The integration follows Exiger’s recent roll-outs of pre-packaged solutions on Snowflake’s industry clouds, including a Supply Chain Explorer for Snowflake’s Manufacturing Data Cloud, which Exiger says speeds identification of supplier risk for manufacturers. Exiger also markets its DDIQ platform as an AI-enabled engine that anticipates evolving ESG, cyber, financial crime, third-party and supply chain exposures, a capability highlighted on Snowflake’s partner pages.
Exiger’s broader partner network offers context for how the company is positioning its energy offering. The firm has allied with Kinaxis to add multi-tier supplier assessment and proactive planning, with Muir AI to produce automated emissions calculations for Scope 3 transparency, and with Sayari to enhance ownership-graph visibility for foreign ownership and control risk, according to company releases and partner announcements. Those prior collaborations underscore a strategy of combining proprietary AI signals with third-party data to widen supplier lineage and compliance coverage.
Snowflake and its marketplace partners are not the only route to AI-enabled supply chain monitoring in the market. Other vendors, such as Resilinc, have also announced Snowflake integrations to deliver event-monitoring and disruption alerts to customers, illustrating a competitive ecosystem of specialised tools that energy companies can assemble on top of cloud data platforms.

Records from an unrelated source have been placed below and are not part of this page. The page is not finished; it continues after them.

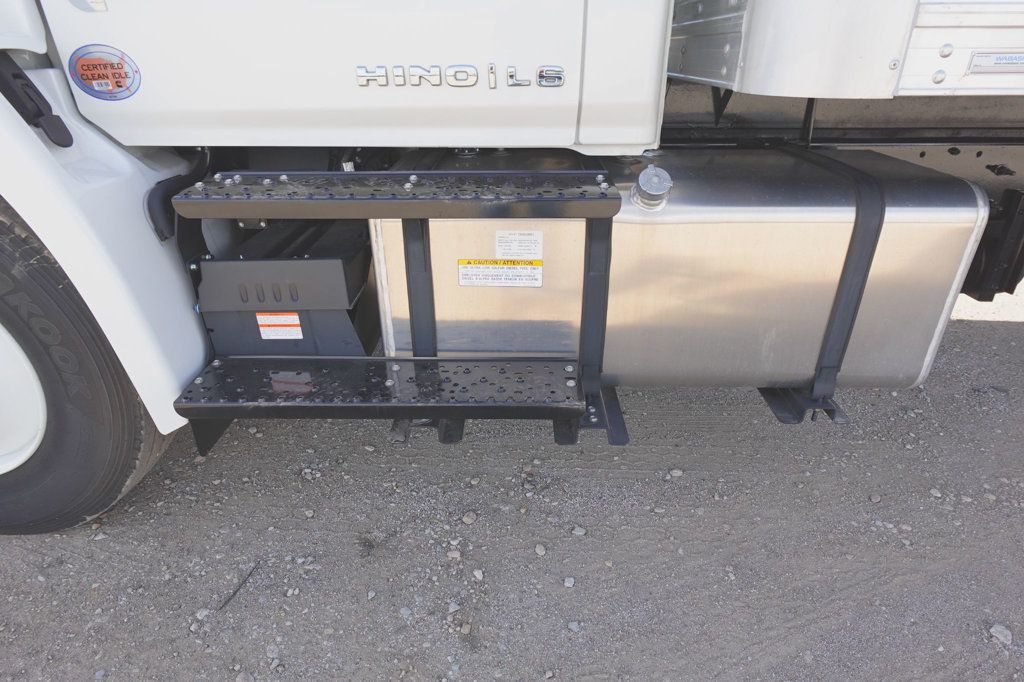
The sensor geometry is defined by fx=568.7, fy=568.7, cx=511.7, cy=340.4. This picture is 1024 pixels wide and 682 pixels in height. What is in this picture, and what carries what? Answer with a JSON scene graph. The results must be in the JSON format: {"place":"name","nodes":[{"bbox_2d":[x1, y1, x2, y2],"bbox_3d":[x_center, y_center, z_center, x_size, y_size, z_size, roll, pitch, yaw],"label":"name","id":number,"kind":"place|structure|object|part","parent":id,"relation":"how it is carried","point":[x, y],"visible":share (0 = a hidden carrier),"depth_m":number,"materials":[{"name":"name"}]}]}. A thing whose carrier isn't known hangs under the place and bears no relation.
{"place":"outdoors","nodes":[
{"label":"outdoors","id":0,"kind":"place"},
{"bbox_2d":[0,274,1023,681],"label":"gravel ground","id":1,"kind":"structure","parent":0,"point":[437,661],"materials":[{"name":"grey gravel"}]},
{"bbox_2d":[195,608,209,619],"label":"stone","id":2,"kind":"object","parent":1,"relation":"on","point":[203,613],"visible":0.74,"depth_m":1.41,"materials":[{"name":"grey stone"}]},
{"bbox_2d":[217,563,258,610],"bbox_3d":[-0.718,0.641,1.487,0.020,0.017,0.164,10,30,19],"label":"twig","id":3,"kind":"object","parent":1,"relation":"on","point":[225,603],"visible":0.92,"depth_m":1.48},
{"bbox_2d":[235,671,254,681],"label":"stone","id":4,"kind":"object","parent":1,"relation":"on","point":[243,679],"visible":0.99,"depth_m":1.28,"materials":[{"name":"grey stone"}]},
{"bbox_2d":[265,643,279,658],"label":"stone","id":5,"kind":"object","parent":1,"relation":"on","point":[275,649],"visible":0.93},
{"bbox_2d":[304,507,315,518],"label":"stone","id":6,"kind":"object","parent":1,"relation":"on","point":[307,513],"visible":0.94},
{"bbox_2d":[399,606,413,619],"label":"stone","id":7,"kind":"object","parent":1,"relation":"on","point":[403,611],"visible":0.9,"depth_m":1.42,"materials":[{"name":"grey stone"}]},
{"bbox_2d":[447,549,461,560],"bbox_3d":[-0.160,0.590,1.575,0.044,0.026,0.045,-25,37,-38],"label":"stone","id":8,"kind":"object","parent":1,"relation":"on","point":[453,555],"visible":0.93,"depth_m":1.56,"materials":[{"name":"grey stone"}]},
{"bbox_2d":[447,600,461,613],"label":"stone","id":9,"kind":"object","parent":1,"relation":"on","point":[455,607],"visible":0.89,"depth_m":1.43,"materials":[{"name":"grey stone"}]},
{"bbox_2d":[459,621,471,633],"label":"stone","id":10,"kind":"object","parent":1,"relation":"on","point":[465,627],"visible":0.92,"depth_m":1.38,"materials":[{"name":"grey stone"}]},
{"bbox_2d":[462,511,475,524],"bbox_3d":[-0.127,0.520,1.673,0.042,0.025,0.040,-25,37,-38],"label":"stone","id":11,"kind":"object","parent":1,"relation":"on","point":[467,519],"visible":0.97,"depth_m":1.67,"materials":[{"name":"grey stone"}]},
{"bbox_2d":[472,569,484,580],"bbox_3d":[-0.089,0.623,1.519,0.037,0.023,0.041,-20,34,-32],"label":"stone","id":12,"kind":"object","parent":1,"relation":"on","point":[477,575],"visible":0.94,"depth_m":1.51,"materials":[{"name":"grey stone"}]},
{"bbox_2d":[0,1,1022,536],"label":"truck","id":13,"kind":"object","parent":1,"relation":"on","point":[39,48],"visible":0.61,"depth_m":1.33,"materials":[{"name":"white metal"}]},
{"bbox_2d":[0,51,73,146],"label":"hood latch","id":14,"kind":"object","parent":13,"relation":"attached to","point":[63,126],"visible":0.98,"depth_m":1.16,"materials":[{"name":"black plastic"}]},
{"bbox_2d":[0,205,176,535],"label":"wheel","id":15,"kind":"object","parent":13,"relation":"attached to","point":[5,231],"visible":0.94,"depth_m":1.41,"materials":[{"name":"black rubber"}]},
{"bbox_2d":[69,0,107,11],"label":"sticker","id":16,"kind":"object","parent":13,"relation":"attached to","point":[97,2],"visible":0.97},
{"bbox_2d":[68,45,141,100],"bbox_3d":[-0.836,-0.548,1.165,0.177,0.115,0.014,0,28,1],"label":"round sticker","id":17,"kind":"object","parent":13,"relation":"attached to","point":[83,74],"visible":0.99,"depth_m":1.16,"materials":[{"name":"plastic"}]},
{"bbox_2d":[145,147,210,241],"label":"rubber flap","id":18,"kind":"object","parent":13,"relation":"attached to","point":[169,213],"visible":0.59,"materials":[{"name":"black rubber"}]},
{"bbox_2d":[193,220,379,358],"bbox_3d":[-0.579,-0.159,1.587,0.466,0.354,0.514,0,28,1],"label":"box","id":19,"kind":"object","parent":13,"relation":"attached to","point":[319,261],"visible":0.67,"depth_m":1.41,"materials":[{"name":"black metal"}]},
{"bbox_2d":[255,312,303,339],"bbox_3d":[-0.591,-0.038,1.439,0.131,0.081,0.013,0,28,1],"label":"warning label","id":20,"kind":"object","parent":19,"relation":"attached to","point":[291,317],"visible":0.98,"depth_m":1.44,"materials":[{"name":"white paper"}]},
{"bbox_2d":[171,356,590,458],"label":"step","id":21,"kind":"structure","parent":13,"relation":"attached to","point":[399,360],"depth_m":1.32,"materials":[{"name":"black metal"}]},
{"bbox_2d":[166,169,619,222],"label":"step","id":22,"kind":"structure","parent":13,"relation":"attached to","point":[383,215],"depth_m":1.16,"materials":[{"name":"metal"}]},
{"bbox_2d":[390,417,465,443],"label":"bracket","id":23,"kind":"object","parent":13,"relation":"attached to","point":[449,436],"visible":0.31,"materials":[{"name":"black metal"}]},
{"bbox_2d":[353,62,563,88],"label":"emblem","id":24,"kind":"object","parent":13,"relation":"attached to","point":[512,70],"visible":0.97,"depth_m":1.10,"materials":[{"name":"silver metal"}]},
{"bbox_2d":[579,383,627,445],"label":"metal bracket","id":25,"kind":"object","parent":13,"relation":"attached to","point":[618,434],"visible":0.48,"depth_m":1.44,"materials":[{"name":"black metal"}]},
{"bbox_2d":[383,143,985,390],"bbox_3d":[0.374,-0.201,1.577,1.376,0.684,0.582,0,28,1],"label":"fuel tank","id":26,"kind":"object","parent":13,"relation":"attached to","point":[672,225],"visible":0.76,"depth_m":1.34,"materials":[{"name":"silver metal"}]},
{"bbox_2d":[401,221,436,356],"bbox_3d":[-0.217,-0.173,1.387,0.049,0.534,0.162,0,28,1],"label":"strap","id":27,"kind":"object","parent":26,"relation":"attached to","point":[407,259],"visible":0.58,"depth_m":1.34,"materials":[{"name":"black metal"}]},
{"bbox_2d":[456,259,541,287],"bbox_3d":[-0.028,-0.151,1.269,0.205,0.060,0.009,0,28,1],"label":"warning label","id":28,"kind":"object","parent":26,"relation":"attached to","point":[461,267],"visible":0.98,"depth_m":1.27,"materials":[{"name":"white paper"}]},
{"bbox_2d":[494,230,541,260],"bbox_3d":[0.012,-0.206,1.235,0.121,0.065,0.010,0,28,1],"label":"label","id":29,"kind":"object","parent":26,"relation":"attached to","point":[499,247],"visible":0.98,"depth_m":1.24,"materials":[{"name":"white paper"}]},
{"bbox_2d":[576,154,617,430],"bbox_3d":[0.203,-0.125,1.419,0.045,0.610,0.180,0,28,1],"label":"strap","id":30,"kind":"object","parent":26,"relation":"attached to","point":[588,257],"visible":0.72,"depth_m":1.36,"materials":[{"name":"black metal"}]},
{"bbox_2d":[631,165,672,210],"bbox_3d":[0.311,-0.343,1.267,0.097,0.110,0.100,0,28,1],"label":"cap","id":31,"kind":"object","parent":26,"relation":"attached to","point":[644,175],"visible":0.97,"depth_m":1.25,"materials":[{"name":"silver metal"}]},
{"bbox_2d":[784,145,886,414],"bbox_3d":[0.801,-0.182,1.536,0.149,0.639,0.392,0,28,1],"label":"strap","id":32,"kind":"object","parent":26,"relation":"attached to","point":[858,295],"visible":0.78,"depth_m":1.39,"materials":[{"name":"black metal"}]},
{"bbox_2d":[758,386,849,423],"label":"bracket","id":33,"kind":"object","parent":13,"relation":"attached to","point":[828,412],"visible":0.5,"depth_m":1.51,"materials":[{"name":"black metal"}]},
{"bbox_2d":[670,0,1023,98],"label":"truck body","id":34,"kind":"object","parent":13,"relation":"attached to","point":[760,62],"visible":0.79,"depth_m":1.26,"materials":[{"name":"metal"}]},
{"bbox_2d":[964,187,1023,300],"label":"bracket","id":35,"kind":"object","parent":13,"relation":"attached to","point":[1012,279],"visible":0.62,"depth_m":1.60,"materials":[{"name":"black metal"}]},
{"bbox_2d":[967,51,1022,73],"bbox_3d":[1.126,-0.611,1.244,0.280,0.041,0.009,0,28,1],"label":"label","id":36,"kind":"object","parent":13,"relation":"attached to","point":[1010,58],"visible":0.98,"depth_m":1.25,"materials":[{"name":"metal"}]},
{"bbox_2d":[534,543,546,555],"bbox_3d":[0.079,0.576,1.575,0.033,0.023,0.038,-18,33,-29],"label":"stone","id":37,"kind":"object","parent":1,"relation":"on","point":[542,551],"visible":0.95,"depth_m":1.57,"materials":[{"name":"grey stone"}]},
{"bbox_2d":[563,576,575,587],"bbox_3d":[0.149,0.631,1.490,0.030,0.021,0.034,11,30,20],"label":"stone","id":38,"kind":"object","parent":1,"relation":"on","point":[570,579],"visible":0.95,"depth_m":1.49,"materials":[{"name":"grey stone"}]},
{"bbox_2d":[568,620,581,631],"bbox_3d":[0.155,0.703,1.402,0.036,0.025,0.037,-21,35,-33],"label":"stone","id":39,"kind":"object","parent":1,"relation":"on","point":[574,627],"visible":0.94,"depth_m":1.39,"materials":[{"name":"grey stone"}]},
{"bbox_2d":[571,525,586,535],"bbox_3d":[0.193,0.547,1.640,0.040,0.024,0.039,23,36,37],"label":"stone","id":40,"kind":"object","parent":1,"relation":"on","point":[578,529],"visible":0.95,"depth_m":1.63,"materials":[{"name":"grey stone"}]},
{"bbox_2d":[667,468,683,477],"bbox_3d":[0.533,0.428,1.855,0.053,0.029,0.047,-10,30,-17],"label":"stone","id":41,"kind":"object","parent":1,"relation":"on","point":[676,474],"visible":0.94,"depth_m":1.84,"materials":[{"name":"grey stone"}]},
{"bbox_2d":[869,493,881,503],"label":"stone","id":42,"kind":"object","parent":1,"relation":"on","point":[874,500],"visible":0.95,"depth_m":1.76,"materials":[{"name":"grey stone"}]},
{"bbox_2d":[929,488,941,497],"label":"stone","id":43,"kind":"object","parent":1,"relation":"on","point":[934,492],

Both Snowflake and Exiger say the combined approach will support operational reliability, safety and emissions-reduction goals by linking field sensor feeds with enterprise systems and by providing governed data lineage, security controls and regulatory compliance features that facilitate scaling AI without compromising cyber defences. The companies present the offering as enabling energy organisations to anticipate parts shortages, vendor interruptions and software dependencies that could affect asset availability and maintenance planning, while also supporting secure data sharing across suppliers, regulators and service partners.